Susan Addy

Susan Addy
ElectroChemical Arsenic Remediation

Organization: UC Berkeley Arsenic Alleviation Group

What is ElectroChemical Arsenic Remediation ?

A method to safely, affordably, and effectively remove arsenic from drinking water using a small amount of electricity to create rust in contaminated water.

A method to safely, affordably, and effectively remove arsenic from drinking water using a small amount of electricity to create rust in contaminated water. Arsenic is a chemical element that occurs both naturally and as a byproduct of agricultural, mining, and industrial activities. The WHO-recommended maximum limit for arsenic in drinking water is 10 parts per billion (ppb). An estimated 140 million people in more than 70 countries are affected by toxic concentrations of arsenic in groundwater. In Bangladesh, for example, levels over 1,000 ppb have been detected.


Long-term exposure to arsenic in drinking water is associated with various forms of cancer and debilitating skin diseases. While the ideal solution to this problem involves providing an alternative water source, this is usually not an economically or logistically viable option. Freshwater sources in most of the arsenic-affected areas are bacterially contaminated from lack of sanitation infrastructure. While numerous arsenic remediation techniques exist, many of them are expensive and/or ineffective at decreasing the contaminant to acceptable levels. Other techniques are effective, but typically involve the use of highly toxic chemicals, which can damage both human and environmental health.

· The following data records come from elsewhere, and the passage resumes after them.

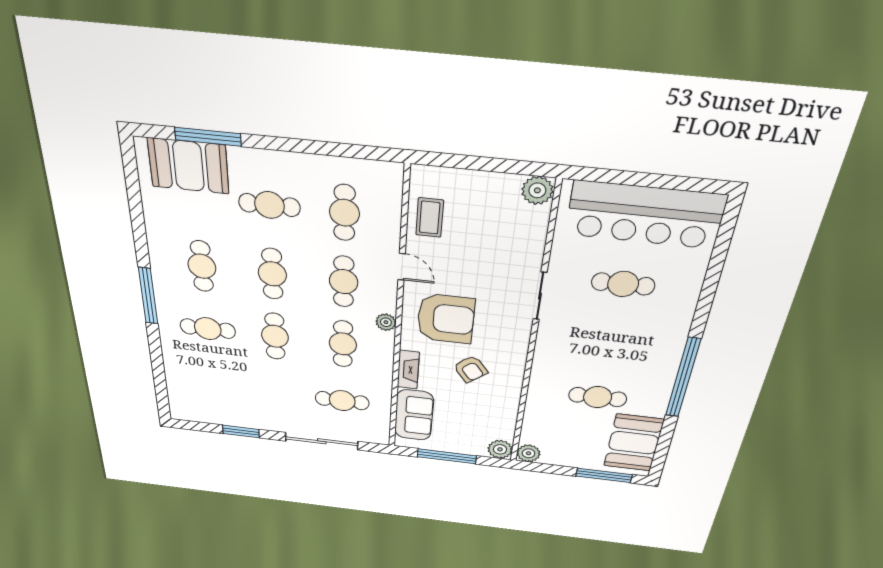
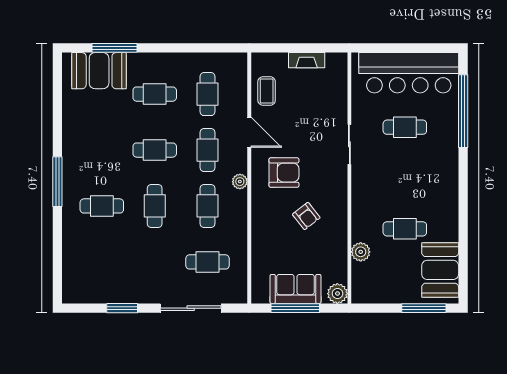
plant: (537, 190) -> (336, 63), removed
cafe table: (202, 266) -> (102, 150), removed
door: (402, 267) -> (249, 132), width x1.37
cafe table: (272, 274) -> (155, 150), turned 90
armchair: (446, 319) -> (284, 173), width x0.73, depth x0.73
fireplace: (408, 370) -> (307, 60), moved, turned 90
window: (683, 378) -> (463, 111), moved
sofa: (414, 415) -> (296, 289), moved, turned -90
plant: (529, 453) -> (361, 252), moved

The Berkeley Arsenic Alleviation Group, a multidisciplinary team of students from UC Berkeley and the Bangladesh University of Engineering and Technology, is working with Dr. Ashok Gadgil and several advisors on ElectroChemical Arsenic Remediation (ECAR). The technique uses low voltages of electricity to create rust in contaminated water. The rust binds to arsenic, which can then be removed from the water through settling or filtration.

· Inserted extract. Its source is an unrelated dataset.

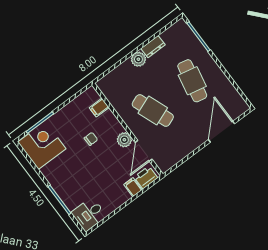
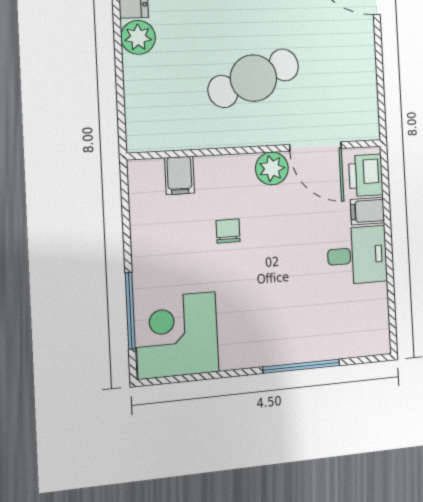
desk: (89, 214) -> (357, 255), moved, turned -90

“Our system “shocks” the arsenic forcing it to bind with rust made from the other minerals in the water. Arsenic then gets transformed from an invisible foe into larger visible particles that can be removed easily and cheaply.” —Ashok Gadgil, Principle Investigator, UC Berkeley
The only equipment needed is a plastic tank, two steel plates, a small propeller to mix the water, and a source of electricity—which could easily be provided with photovoltaics. The process involves no corrosive or toxic chemicals, is very low cost, and needs no technical expertise to operate.

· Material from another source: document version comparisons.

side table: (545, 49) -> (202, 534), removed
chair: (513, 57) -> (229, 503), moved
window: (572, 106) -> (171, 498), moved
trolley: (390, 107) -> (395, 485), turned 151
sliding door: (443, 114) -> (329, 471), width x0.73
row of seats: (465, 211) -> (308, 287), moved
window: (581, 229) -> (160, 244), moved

The goal of BAAG is to design completely automated (and, if appropriate, solar-powered) water treatment systems that pump groundwater and utilize ECAR to effectively remove arsenic from drinking water. They propose that such systems should be community-based, maintained by locally hired technicians, and supported by an educational campaign run by local social workers to instruct villagers on the importance of clean water. These facilities will be profitable and sustainable due to low overhead costs, and the low cost of ECAR. Community systems allow for centralized quality control and waste removal, both crucial to maintaining sustainable health impacts. In addition, the systems would be rapidly scalable to meet the enormous and pressing need.

The next steps for Dr. Gadgil and his team are to secure financial support for long-term field trials, and begin working with the private sector on scaling the ECAR technology.
“We’ve done the research, we’ve done the invention, we’ve filed the patents, we’ve done field testing, and we’ve shown that it works. Now we need help to make sure it goes into the hands of the private sector so it can scale up.” —Ashok Gadgil, Principle Investigator, UC Berkeley
In parallel, they would like to continue the scientific development of a new ECAR technique that uses higher current density to precipitate a different form of rust. According to Dr. Gadgil, it removes arsenic equally effectively, but in a matter of minutes rather than in an hour. It’s not only potentially more appealing to the private sector, but could also reduce operating costs.